Department of Molecular and Cellular Biology, University of California Davis, Davis, CA 95616.
Department of Biology, Santa Clara University, Santa Clara, CA 95053.
Mol Biol Cell. 2021 Nov 1;32(21):br8. doi: 10.1091/mbc.E20-12-0786. Epub 2021 Aug 18.
The core structure of motile cilia and flagella, the axoneme, is built from a stable population of doublet microtubules. This unique stability is brought about, at least in part, by a network of microtubule inner proteins (MIPs) that are bound to the luminal side of the microtubule walls. Rib72A and Rib72B were identified as MIPs in the motile cilia of the protist . Loss of these proteins leads to ciliary defects and loss of additional MIPs. We performed mass spectrometry coupled with proteomic analysis and bioinformatics to identify the MIPs lost in knockout axonemes. We identified a number of candidate MIPs and pursued one, Fap115, for functional characterization. We find that loss of Fap115 results in disrupted cell swimming and aberrant ciliary beating. Cryo-electron tomography reveals that Fap115 localizes to MIP6a in the A-tubule of the doublet microtubules. Overall, our results highlight the complex relationship between MIPs, ciliary structure, and ciliary function.
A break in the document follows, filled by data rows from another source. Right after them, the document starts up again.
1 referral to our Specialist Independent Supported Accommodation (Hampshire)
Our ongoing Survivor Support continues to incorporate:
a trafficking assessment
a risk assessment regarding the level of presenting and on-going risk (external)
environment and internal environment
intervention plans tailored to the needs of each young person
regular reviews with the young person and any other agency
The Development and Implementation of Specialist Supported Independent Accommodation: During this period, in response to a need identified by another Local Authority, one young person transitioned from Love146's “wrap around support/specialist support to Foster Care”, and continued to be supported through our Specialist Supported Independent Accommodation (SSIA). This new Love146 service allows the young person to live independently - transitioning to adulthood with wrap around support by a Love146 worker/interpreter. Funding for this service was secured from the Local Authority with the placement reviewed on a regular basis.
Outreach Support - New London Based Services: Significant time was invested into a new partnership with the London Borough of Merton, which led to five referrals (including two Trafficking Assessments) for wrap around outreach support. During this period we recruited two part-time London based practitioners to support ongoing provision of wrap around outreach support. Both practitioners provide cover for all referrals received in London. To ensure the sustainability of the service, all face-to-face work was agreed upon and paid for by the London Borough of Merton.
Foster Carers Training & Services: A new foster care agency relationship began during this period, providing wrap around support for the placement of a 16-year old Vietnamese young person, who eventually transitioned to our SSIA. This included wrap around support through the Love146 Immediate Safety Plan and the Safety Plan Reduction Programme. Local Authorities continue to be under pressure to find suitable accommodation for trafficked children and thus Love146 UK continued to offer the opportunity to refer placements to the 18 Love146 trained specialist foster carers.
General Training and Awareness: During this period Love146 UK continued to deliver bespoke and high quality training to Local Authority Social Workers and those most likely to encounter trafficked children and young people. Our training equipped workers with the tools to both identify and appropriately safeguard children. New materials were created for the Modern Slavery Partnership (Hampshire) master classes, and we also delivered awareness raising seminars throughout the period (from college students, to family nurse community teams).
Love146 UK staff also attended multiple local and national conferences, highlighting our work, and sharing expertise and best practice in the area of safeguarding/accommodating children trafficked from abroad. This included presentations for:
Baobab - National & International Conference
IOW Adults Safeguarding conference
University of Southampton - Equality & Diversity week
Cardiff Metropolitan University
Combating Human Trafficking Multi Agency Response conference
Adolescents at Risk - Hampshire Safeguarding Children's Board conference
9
运动纤毛和鞭毛的核心结构轴丝是由稳定的二联体微管组成的。这种独特的稳定性至少部分是由微管内蛋白(MIPs)网络带来的,这些 MIPs 结合在微管壁的内腔侧。Rib72A 和 Rib72B 被鉴定为原生生物运动纤毛中的 MIPs。这些蛋白质的缺失会导致纤毛缺陷和额外 MIPs 的丢失。我们进行了质谱分析结合蛋白质组学分析和生物信息学,以鉴定 缺失的 MIPs。我们鉴定了一些候选 MIPs,并对其中一个,Fap115,进行了功能特征分析。我们发现 Fap115 的缺失会导致细胞游动和纤毛摆动异常。冷冻电子断层扫描显示 Fap115 定位于二联体微管 A 管的 MIP6a。总的来说,我们的结果强调了 MIPs、纤毛结构和纤毛功能之间的复杂关系。